National Allotment Week 2019 is still running for three more days, and it’s a great opportunity to learn more about growing your own fresh produce, whether in a rented allotment plot, your own back garden, or even a window box.
The week-long event invites members of the public to visit their local allotments, many of which have opened their gates from August 12th to 18th.
You can rent an allotment in cities, towns and villages the length and breadth of the UK, but National Allotment Week is also about encouraging people to grow their own at home or in other private spaces.
First of all, you need bare topsoil free from any grass so you can plant your seeds – so it’s time to lift the turf, if you’re starting with a grassy plot.
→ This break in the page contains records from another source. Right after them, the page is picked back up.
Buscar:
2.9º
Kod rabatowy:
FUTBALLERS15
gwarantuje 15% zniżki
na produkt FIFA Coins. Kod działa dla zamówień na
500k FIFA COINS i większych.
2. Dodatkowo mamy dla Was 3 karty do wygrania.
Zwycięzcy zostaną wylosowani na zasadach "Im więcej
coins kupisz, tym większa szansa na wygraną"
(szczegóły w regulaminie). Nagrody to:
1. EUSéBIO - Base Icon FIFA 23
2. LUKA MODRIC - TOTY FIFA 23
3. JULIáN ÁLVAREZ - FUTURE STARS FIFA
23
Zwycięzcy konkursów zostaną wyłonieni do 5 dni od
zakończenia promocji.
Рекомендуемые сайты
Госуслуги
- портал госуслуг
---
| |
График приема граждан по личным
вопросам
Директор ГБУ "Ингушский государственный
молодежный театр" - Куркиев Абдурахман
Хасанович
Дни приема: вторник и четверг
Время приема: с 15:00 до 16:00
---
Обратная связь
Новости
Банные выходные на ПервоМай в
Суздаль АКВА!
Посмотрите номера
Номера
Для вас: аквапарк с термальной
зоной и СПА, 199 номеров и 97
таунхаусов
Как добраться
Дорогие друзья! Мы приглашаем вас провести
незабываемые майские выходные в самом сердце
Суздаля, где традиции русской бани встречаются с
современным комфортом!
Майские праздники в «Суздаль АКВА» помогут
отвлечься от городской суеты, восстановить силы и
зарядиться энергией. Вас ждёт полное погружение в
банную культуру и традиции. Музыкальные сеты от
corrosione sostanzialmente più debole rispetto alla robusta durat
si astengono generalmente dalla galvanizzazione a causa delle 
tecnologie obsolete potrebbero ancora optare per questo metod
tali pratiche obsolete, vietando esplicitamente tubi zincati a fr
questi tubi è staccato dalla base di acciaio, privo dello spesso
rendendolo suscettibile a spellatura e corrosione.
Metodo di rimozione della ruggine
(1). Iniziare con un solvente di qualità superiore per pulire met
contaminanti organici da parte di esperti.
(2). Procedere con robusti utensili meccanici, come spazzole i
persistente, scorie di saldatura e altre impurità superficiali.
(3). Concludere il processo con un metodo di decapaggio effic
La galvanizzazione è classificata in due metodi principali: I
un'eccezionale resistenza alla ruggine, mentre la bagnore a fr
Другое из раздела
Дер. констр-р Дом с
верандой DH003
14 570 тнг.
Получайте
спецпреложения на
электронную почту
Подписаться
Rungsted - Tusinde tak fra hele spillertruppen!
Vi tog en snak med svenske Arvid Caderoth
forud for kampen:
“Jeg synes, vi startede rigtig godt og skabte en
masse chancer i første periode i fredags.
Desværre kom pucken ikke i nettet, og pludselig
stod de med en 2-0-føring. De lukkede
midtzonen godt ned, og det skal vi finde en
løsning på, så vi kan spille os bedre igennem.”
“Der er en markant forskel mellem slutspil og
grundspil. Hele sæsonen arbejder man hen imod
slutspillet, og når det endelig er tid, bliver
If you’re starting a vegetable patch in your own back garden, you might want to clear an area and then lay fresh turf along the edges, giving you a neat outline of healthy grass that’s easier to maintain with a straight, sharp edge.
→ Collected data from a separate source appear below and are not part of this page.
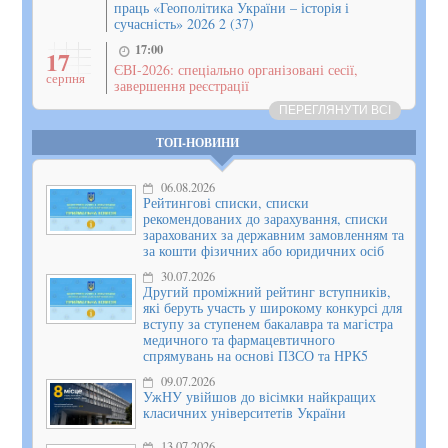
праць «Геополітика України – історія і
сучасність» 2026 2 (37)
17:00
17
ЄВІ-2026: спеціально організовані сесії,
серпня
завершення реєстрації
ПЕРЕГЛЯНУТИ ВСІ
ТОП-НОВИНИ
06.08.2026
Рейтингові списки, списки
рекомендованих до зарахування, списки
зарахованих за державним замовленням та
за кошти фізичних або юридичних осіб
30.07.2026
Другий проміжний рейтинг вступників,
які беруть участь у широкому конкурсі для
вступу за ступенем бакалавра та магістра
медичного та фармацевтичного
спрямувань на основі ПЗСО та НРК5
09.07.2026
УжНУ увійшов до вісімки найкращих
класичних університетів України
13.07.2026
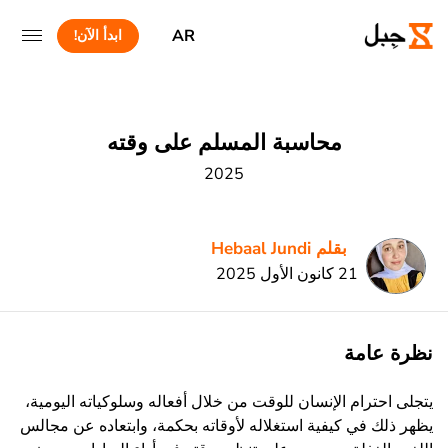
AR
ابدأ الآن!
محاسبة المسلم على وقته
2025
بقلم Hebaal Jundi
21 كانون الأول 2025
نظرة عامة
يتجلى احترام الإنسان للوقت من خلال أفعاله وسلوكياته اليومية،
يظهر ذلك في كيفية استغلاله لأوقاته بحكمة، وابتعاده عن مجالس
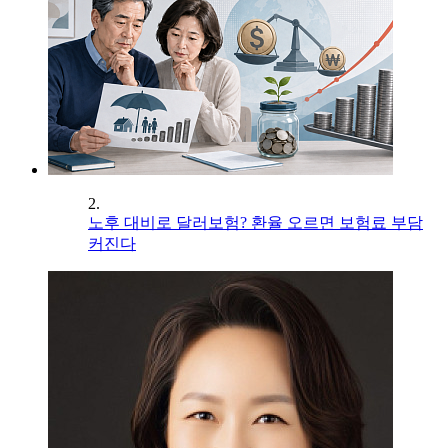
2.
노후 대비로 달러보험? 환율 오르면 보험료 부담
커진다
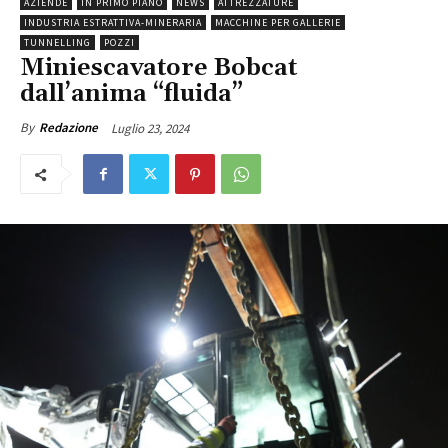
AZIENDE
IN PRIMO PIANO
NEWS
ATTREZZATURE
INDUSTRIA ESTRATTIVA-MINERARIA
MACCHINE PER GALLERIE
TUNNELLING
POZZI
Miniescavatore Bobcat
dall’anima “fluida”
Luglio 23, 2024
By
Redazione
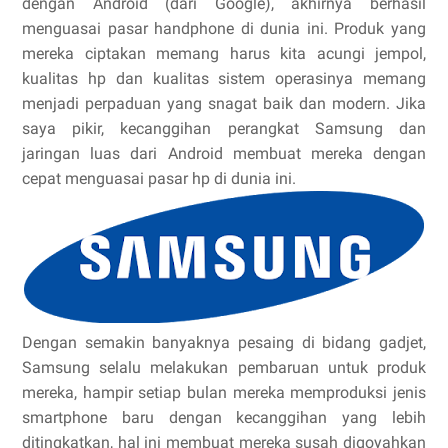
dengan Android (dari Google), akhirnya berhasil
menguasai pasar handphone di dunia ini. Produk yang
mereka ciptakan memang harus kita acungi jempol,
kualitas hp dan kualitas sistem operasinya memang
menjadi perpaduan yang snagat baik dan modern. Jika
saya pikir, kecanggihan perangkat Samsung dan
jaringan luas dari Android membuat mereka dengan
cepat menguasai pasar hp di dunia ini.
Dengan semakin banyaknya pesaing di bidang gadjet,
Samsung selalu melakukan pembaruan untuk produk
mereka, hampir setiap bulan mereka memproduksi jenis
smartphone baru dengan kecanggihan yang lebih
ditingkatkan, hal ini membuat mereka susah digoyahkan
If you’ve inherited a rented allotment plot that’s strewn with rubbish, left-behind tools and other materials, spend some time properly clearing the space so you can plan it out and plant it out effectively.
Fully clearing an allotment plot can be a challenge – there might be old root systems snarling up the soil, and you might even want to remove the topsoil and replace it with a more fertile and well draining mix – so don’t shy away from this part to get off to the best start.
While clearing the plot, you might encounter dangerous materials like broken glass or buried shards of metal – so wear sturdy gloves, use tools, and stay safe.
Again, by properly clearing the area in the first instance, you give your allotment the best chance to thrive, with no nasty surprises while digging over the earth further down the line.
Allotments, especially overgrown plots, can be tempting habitats for animals, especially if there’s an abundance of berries, fruits and tasty vegetables growing there.
You might consider wildlife to be pests if they eat your hard-earned produce, but at least give animals a chance to leave safely before you fence and net off the plot – and especially before you take a mower or strimmer to the long growth.
Finally, whether you’ve inherited an allotment or you’re starting a vegetable patch in your own garden, work with what’s already there if possible.
That might include hardy and herbaceous perennials left by the previous occupant, wild plants like garlic, mint and berry-filled brambles, or even more established features like fertile fruit trees, all of which can give you your first harvest sooner than you might think.